:: Goal of the exercise ::
Keep only the lines below that contain the string "lens", treating uppercase and lowercase as different, and copy each of those lines in full.

:: Recorded information ::
= = = = = = =

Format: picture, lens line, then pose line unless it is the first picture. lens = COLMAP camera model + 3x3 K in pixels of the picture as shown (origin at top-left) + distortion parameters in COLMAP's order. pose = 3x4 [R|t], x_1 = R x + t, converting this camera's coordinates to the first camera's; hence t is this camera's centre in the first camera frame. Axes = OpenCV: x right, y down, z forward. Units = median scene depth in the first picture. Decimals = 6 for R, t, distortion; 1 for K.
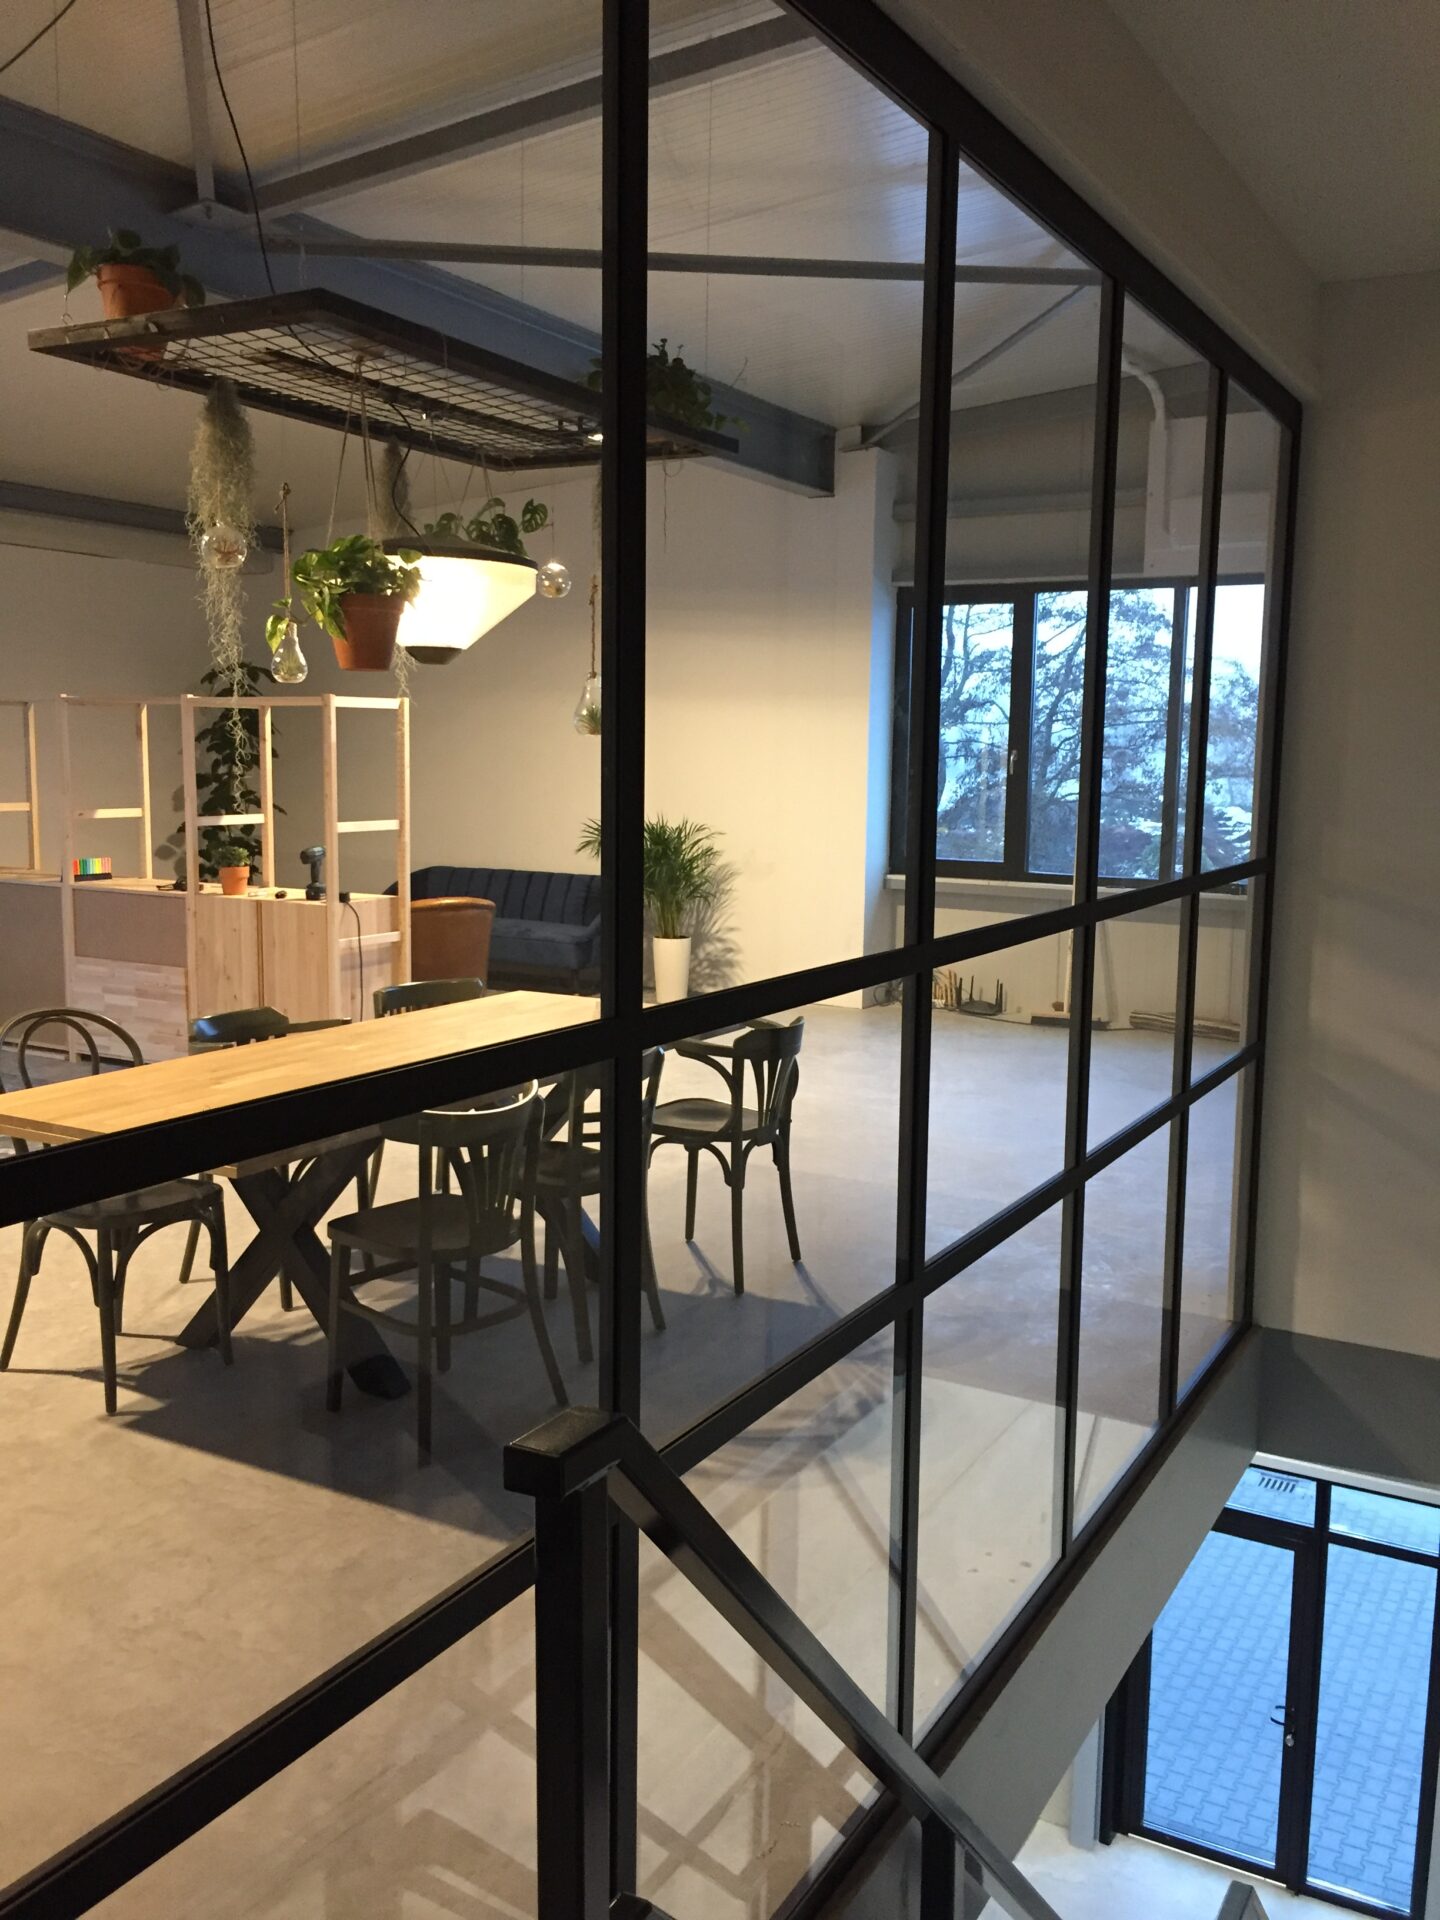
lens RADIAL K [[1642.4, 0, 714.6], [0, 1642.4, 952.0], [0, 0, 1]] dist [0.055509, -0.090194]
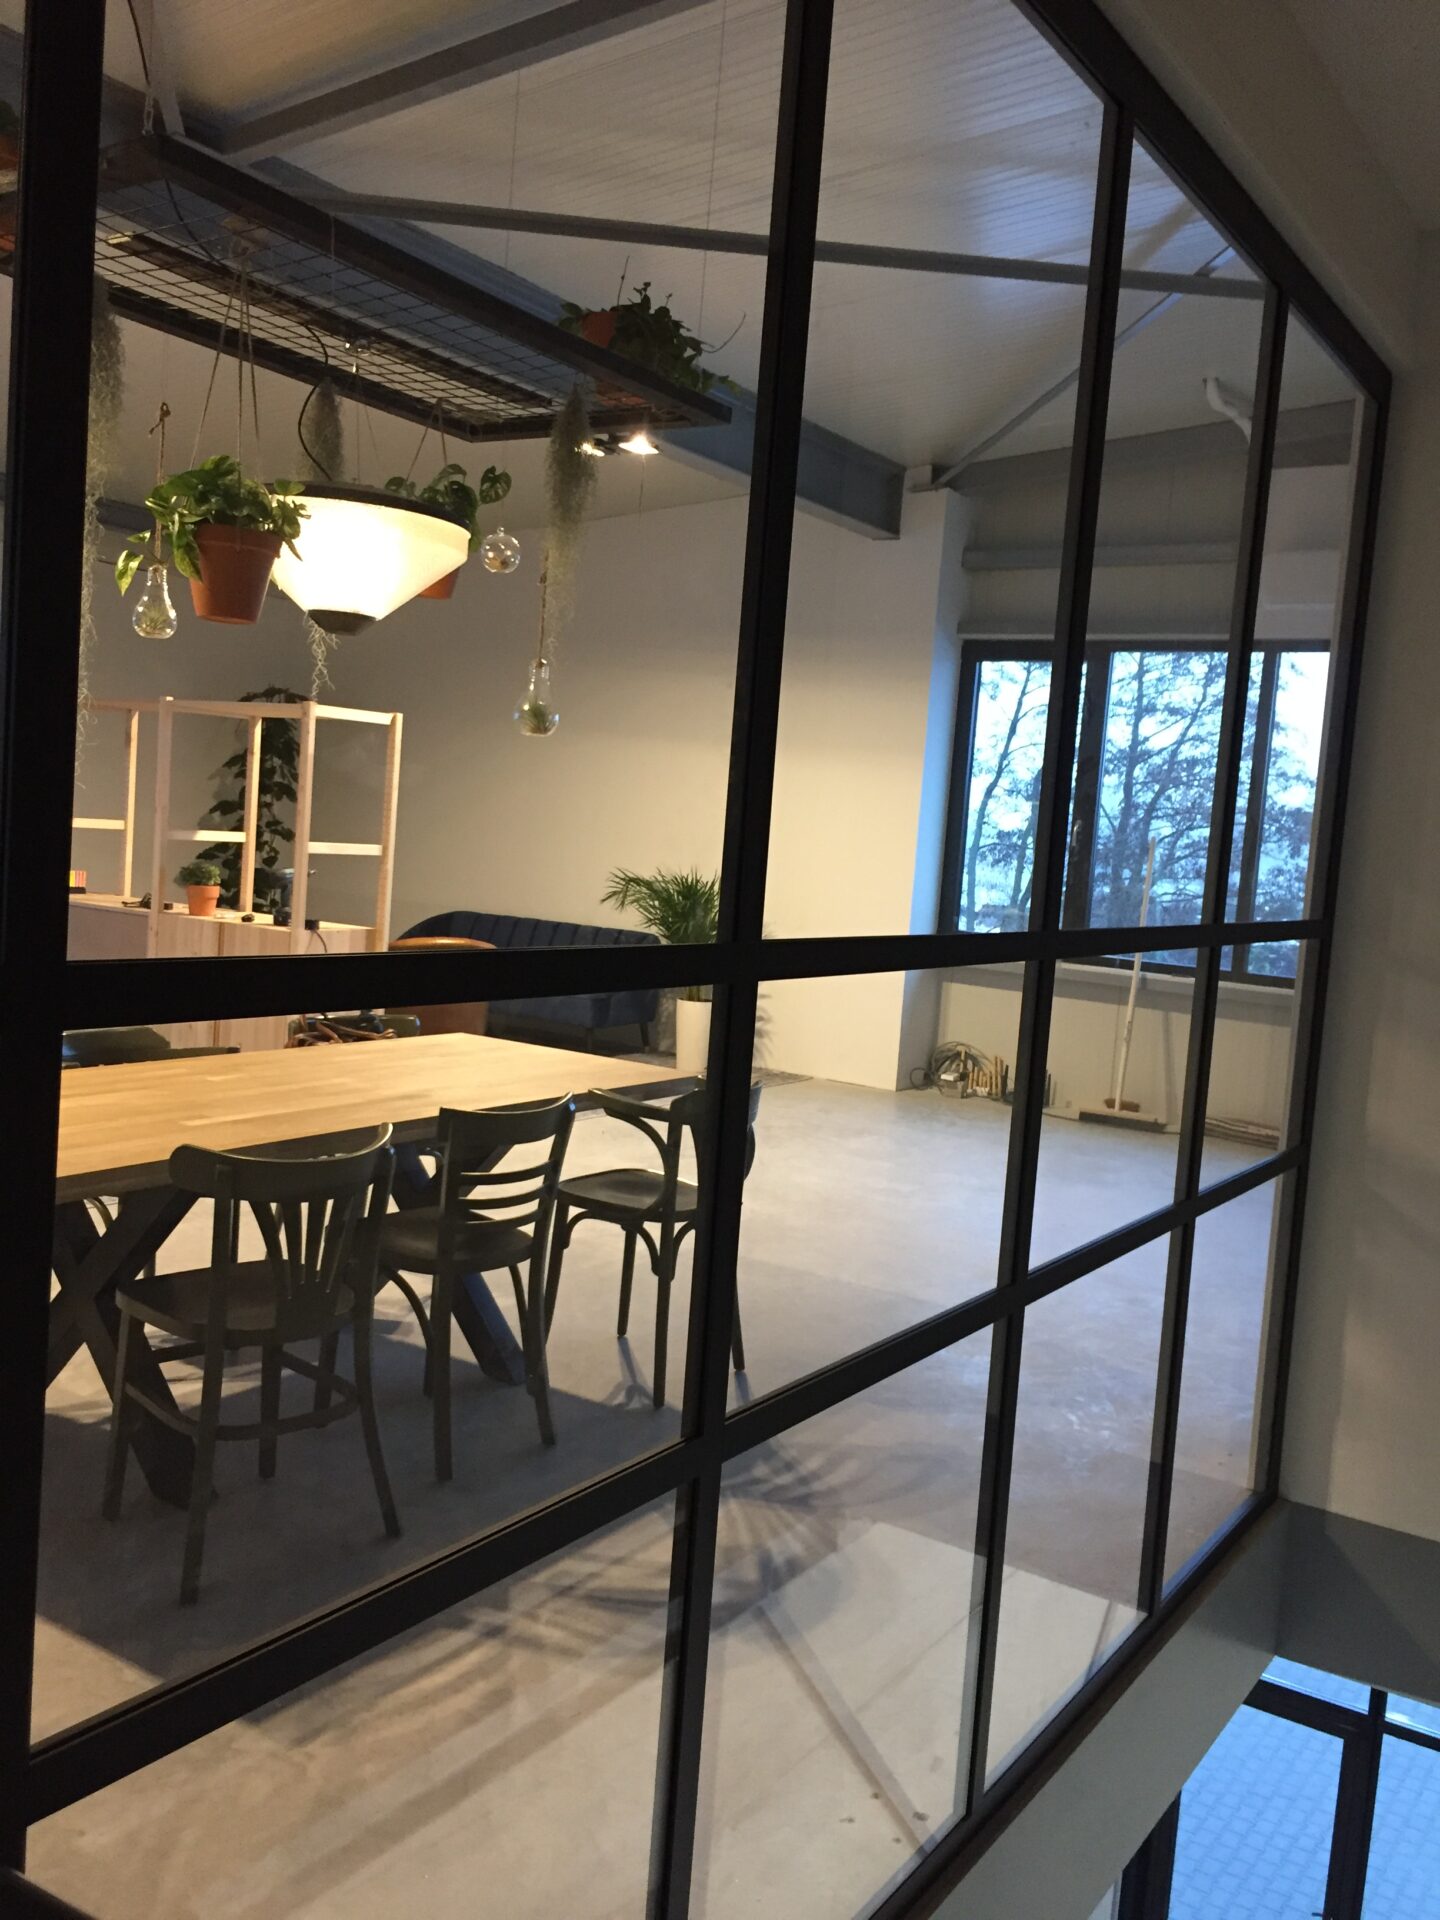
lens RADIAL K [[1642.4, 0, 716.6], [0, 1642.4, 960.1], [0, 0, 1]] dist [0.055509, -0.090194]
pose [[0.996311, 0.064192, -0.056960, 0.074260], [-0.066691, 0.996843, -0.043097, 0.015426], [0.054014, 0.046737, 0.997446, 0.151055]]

= = = = = = =

:: Output of the task ::
Format: picture, lens line, then pose line unless it is the first picture. lens = COLMAP camera model + 3x3 K in pixels of the picture as shown (origin at top-left) + distortion parameters in COLMAP's order. pose = 3x4 [R|t], x_1 = R x + t, converting this camera's coordinates to the first camera's; hence t is this camera's centre in the first camera frame. Axes = OpenCV: x right, y down, z forward. Units = median scene depth in the first picture. Decimals = 6 for R, t, distortion; 1 for K.
lens RADIAL K [[1642.4, 0, 714.6], [0, 1642.4, 952.0], [0, 0, 1]] dist [0.055509, -0.090194]
lens RADIAL K [[1642.4, 0, 716.6], [0, 1642.4, 960.1], [0, 0, 1]] dist [0.055509, -0.090194]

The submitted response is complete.